City gets pulse of its citizens at town hall
July 2, 2014
By Christina Corrales-Toy
Feedback given on marijuana, work at Lake Boren Park
About 130 residents armed with electronic voting clickers responded to poll questions at the city’s annual town hall meeting held June 3 at The Golf Club at Newcastle.
Unlike the town hall in October, this meeting was less presentation-based and more about soliciting resident feedback on a variety of topics, including marijuana and Lake Boren Park improvements.
The electronic voting devices allowed residents to offer real-time responses, and gave City Council members and staff a better idea of their citizens’ priorities.
At the town hall, the majority of residents polled expressed hesitancy about extra pay structures to fund Lake Boren Park and road improvements.
When asked if they would support a bond to upgrade or add improvements to Lake Boren Park, 54 percent of attendees responded no, while 62 percent said no to the establishment of a $20 car-tab fee to help maintain the city’s road system.
Sixty-five percent of those polled said they were not in favor of seeing marijuana processing, production or retail establishments in the city. The Newcastle City Council has considered a marijuana moratorium in the past, including shooting one down in December. The board took a look at it again in the May 6 meeting, but had tabled the discussion until July 1.
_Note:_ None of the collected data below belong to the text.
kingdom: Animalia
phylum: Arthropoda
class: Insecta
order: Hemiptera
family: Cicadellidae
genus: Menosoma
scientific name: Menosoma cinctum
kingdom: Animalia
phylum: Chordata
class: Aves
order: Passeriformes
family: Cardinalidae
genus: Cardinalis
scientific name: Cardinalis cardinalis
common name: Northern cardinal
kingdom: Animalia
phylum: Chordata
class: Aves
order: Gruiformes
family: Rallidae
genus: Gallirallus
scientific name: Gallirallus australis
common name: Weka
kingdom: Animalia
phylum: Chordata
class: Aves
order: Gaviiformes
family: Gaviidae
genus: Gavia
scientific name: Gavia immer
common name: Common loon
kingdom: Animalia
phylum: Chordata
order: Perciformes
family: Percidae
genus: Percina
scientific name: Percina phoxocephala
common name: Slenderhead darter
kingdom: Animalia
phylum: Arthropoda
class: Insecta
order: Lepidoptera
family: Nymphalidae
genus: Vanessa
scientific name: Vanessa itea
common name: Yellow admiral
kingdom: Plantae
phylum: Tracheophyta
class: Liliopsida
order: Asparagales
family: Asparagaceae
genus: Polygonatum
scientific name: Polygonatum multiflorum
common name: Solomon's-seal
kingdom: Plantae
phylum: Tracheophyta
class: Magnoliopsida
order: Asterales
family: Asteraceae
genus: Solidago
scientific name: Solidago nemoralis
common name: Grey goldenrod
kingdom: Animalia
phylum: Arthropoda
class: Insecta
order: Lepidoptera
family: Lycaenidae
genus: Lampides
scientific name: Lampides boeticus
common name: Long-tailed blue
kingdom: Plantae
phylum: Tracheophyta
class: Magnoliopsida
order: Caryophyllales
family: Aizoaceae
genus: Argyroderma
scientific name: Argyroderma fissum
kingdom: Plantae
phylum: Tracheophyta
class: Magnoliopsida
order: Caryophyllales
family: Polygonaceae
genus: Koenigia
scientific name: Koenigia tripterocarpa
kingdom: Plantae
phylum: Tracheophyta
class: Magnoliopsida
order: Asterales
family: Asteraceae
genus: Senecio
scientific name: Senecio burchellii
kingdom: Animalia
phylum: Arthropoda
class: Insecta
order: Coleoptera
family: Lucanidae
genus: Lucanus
City staff considers the potential for any marijuana-related business activity in Newcastle very low due to state Liquor Control Board rules on where marijuana facilities can set up shop. Also, the state’s marijuana retail license lottery came and went without any impacts on Newcastle.
In what was the most one-sided response of the evening, 92 percent of those polled said they would be in favor of a distinct ZIP code for Newcastle.
“That result does not surprise me,” Mayor Steve Buri told the audience. “Since I’ve been on the council, and in many years prior, there have been various attempts to get Newcastle a ZIP code. We’ve obviously not been successful, but there are some new ideas that are being considered and it’s something we can continue to pursue.”
The city last petitioned for its own ZIP code in 2009, but the local U.S. Postal Service denied it. At the time, the city’s formal presentation to postal service managers cited delivery issues and a loss of sales tax based on improper coding as reasons a unique ZIP code was necessary.
Newcastle also applied for a ZIP code in 1994 and 2004. Cities must wait five years between ZIP code requests.
After the poll questions, residents had the opportunity to take to the microphone and ask questions and provide comments.
More than a few residents had concerns about speeding on their streets and asked the city to consider speed bumps in their neighborhoods.
Councilman Rich Crispo pointed out that the residential speed limit in the state of Washington is 25 mph, and encouraged citizens to make sure they adhere to it.
“It’s not a thoroughfare, it’s not a highway, and you only have a speed problem or a requirement of speed bumps because people in our own towns don’t recognize that this is for a safety reason,” he said. “We do not have a right to go five miles over the speed limit in a neighborhood. You just don’t.”